[START OF Text shown]

Last year a thread on break-ins at ramp parking lots has a guy wishing there were cameras in all those lots. Gotta be careful what you are asking for!


----------



## FISHGUY (Apr 8, 2004)

Guys i was not trying to start anything on this subject just giving a heads up i think the no wake camera is needed around Cranberry Marsh.I also think they might need more inforcement on Buckeye because of alcohol at times.I also know you are not suppose to have alcohol on State or city parks that has always been the law period.But if you read the whole artical on the site i posted and still get caught with alcohol i feel for ya!!!!The Cameras are also checking if you have any alcohol on your boat period sorry i stired up some of you ogfers if you get caught tough........Payup


----------



## Bon3s (Sep 4, 2012)

FISHGUY said:


> Read the whole artical first i am for the no wake but nobody better have a beer or a alcolhol beverage in your hand or ouch!!!!!!!


Anyone in a wake zone, Speeding making a wake, With a beer in their hand should be arrested. Id say A fine is plenty fair. I fish from a kayak and the last thing I need is a drunk guy speeding by and putting me in the Drink while he raises his beer can to me.

Good to know you support driving a boat while drink


----------



## jonnythfisherteen2 (Mar 5, 2011)

Bon3s said:


> Anyone in a wake zone, Speeding making a wake, With a beer in their hand should be arrested. Id say A fine is plenty fair. I fish from a kayak and the last thing I need is a drunk guy speeding by and putting me in the Drink while he raises his beer can to me.
> 
> Good to know you support driving a boat while drink


read his last post.....you just so happned to post a minute before.


----------



## Net (Apr 10, 2004)

hahaha I should've known it was that time of year again...happy april fools to you too FISHGUY


----------



## Lundy (Apr 5, 2004)

[END OF Text shown]
[START OF Data supplied]

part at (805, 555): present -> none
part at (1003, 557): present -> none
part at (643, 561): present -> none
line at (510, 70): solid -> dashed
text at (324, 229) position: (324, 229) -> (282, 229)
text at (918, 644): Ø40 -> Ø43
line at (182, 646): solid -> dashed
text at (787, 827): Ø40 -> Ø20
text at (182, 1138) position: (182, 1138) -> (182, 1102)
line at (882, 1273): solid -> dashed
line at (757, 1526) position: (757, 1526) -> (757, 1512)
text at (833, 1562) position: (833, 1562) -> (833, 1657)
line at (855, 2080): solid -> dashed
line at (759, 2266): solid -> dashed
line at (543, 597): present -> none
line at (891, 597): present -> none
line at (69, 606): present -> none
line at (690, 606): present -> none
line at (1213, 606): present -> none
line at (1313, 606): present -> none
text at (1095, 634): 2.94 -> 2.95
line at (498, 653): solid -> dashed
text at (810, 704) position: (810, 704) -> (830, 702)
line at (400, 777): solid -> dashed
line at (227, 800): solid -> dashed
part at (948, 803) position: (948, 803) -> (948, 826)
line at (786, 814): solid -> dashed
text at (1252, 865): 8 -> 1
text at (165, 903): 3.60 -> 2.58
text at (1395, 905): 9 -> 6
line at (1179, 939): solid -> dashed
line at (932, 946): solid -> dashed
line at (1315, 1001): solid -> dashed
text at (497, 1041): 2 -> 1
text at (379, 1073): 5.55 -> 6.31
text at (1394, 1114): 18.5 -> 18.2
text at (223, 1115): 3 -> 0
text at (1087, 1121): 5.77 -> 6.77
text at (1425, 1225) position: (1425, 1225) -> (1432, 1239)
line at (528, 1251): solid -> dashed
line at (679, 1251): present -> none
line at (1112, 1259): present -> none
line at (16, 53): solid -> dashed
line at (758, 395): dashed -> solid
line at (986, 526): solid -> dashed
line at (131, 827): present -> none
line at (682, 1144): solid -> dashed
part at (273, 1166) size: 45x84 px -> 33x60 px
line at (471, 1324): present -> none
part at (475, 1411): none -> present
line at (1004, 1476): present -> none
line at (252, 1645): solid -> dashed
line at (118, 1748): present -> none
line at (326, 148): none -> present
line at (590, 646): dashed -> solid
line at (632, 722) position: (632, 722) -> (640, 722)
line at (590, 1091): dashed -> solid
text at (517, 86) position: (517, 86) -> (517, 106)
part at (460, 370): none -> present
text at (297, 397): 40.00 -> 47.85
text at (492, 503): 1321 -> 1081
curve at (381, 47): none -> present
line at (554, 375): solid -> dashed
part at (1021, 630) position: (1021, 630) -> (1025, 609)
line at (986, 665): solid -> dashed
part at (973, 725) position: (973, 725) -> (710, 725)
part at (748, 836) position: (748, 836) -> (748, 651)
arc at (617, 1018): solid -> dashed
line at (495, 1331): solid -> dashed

[END OF Data supplied]

**To-do list**
**A.** Write out the entire forum thread about no-wake cameras and drinking on boats, word for word.
**B.** Give back the records from the very first line down to the line containing "line at (69, 606): present -> none", both ends included, word for word.
The thread and the records have no connection to each other.

**Results for each task**
**A.**
Last year a thread on break-ins at ramp parking lots has a guy wishing there were cameras in all those lots. Gotta be careful what you are asking for!


----------



## FISHGUY (Apr 8, 2004)

Guys i was not trying to start anything on this subject just giving a heads up i think the no wake camera is needed around Cranberry Marsh.I also think they might need more inforcement on Buckeye because of alcohol at times.I also know you are not suppose to have alcohol on State or city parks that has always been the law period.But if you read the whole artical on the site i posted and still get caught with alcohol i feel for ya!!!!The Cameras are also checking if you have any alcohol on your boat period sorry i stired up some of you ogfers if you get caught tough........Payup


----------



## Bon3s (Sep 4, 2012)

FISHGUY said:


> Read the whole artical first i am for the no wake but nobody better have a beer or a alcolhol beverage in your hand or ouch!!!!!!!


Anyone in a wake zone, Speeding making a wake, With a beer in their hand should be arrested. Id say A fine is plenty fair. I fish from a kayak and the last thing I need is a drunk guy speeding by and putting me in the Drink while he raises his beer can to me.

Good to know you support driving a boat while drink


----------



## jonnythfisherteen2 (Mar 5, 2011)

Bon3s said:


> Anyone in a wake zone, Speeding making a wake, With a beer in their hand should be arrested. Id say A fine is plenty fair. I fish from a kayak and the last thing I need is a drunk guy speeding by and putting me in the Drink while he raises his beer can to me.
> 
> Good to know you support driving a boat while drink


read his last post.....you just so happned to post a minute before.


----------



## Net (Apr 10, 2004)

hahaha I should've known it was that time of year again...happy april fools to you too FISHGUY


----------



## Lundy (Apr 5, 2004)

**B.**
part at (805, 555): present -> none
part at (1003, 557): present -> none
part at (643, 561): present -> none
line at (510, 70): solid -> dashed
text at (324, 229) position: (324, 229) -> (282, 229)
text at (918, 644): Ø40 -> Ø43
line at (182, 646): solid -> dashed
text at (787, 827): Ø40 -> Ø20
text at (182, 1138) position: (182, 1138) -> (182, 1102)
line at (882, 1273): solid -> dashed
line at (757, 1526) position: (757, 1526) -> (757, 1512)
text at (833, 1562) position: (833, 1562) -> (833, 1657)
line at (855, 2080): solid -> dashed
line at (759, 2266): solid -> dashed
line at (543, 597): present -> none
line at (891, 597): present -> none
line at (69, 606): present -> none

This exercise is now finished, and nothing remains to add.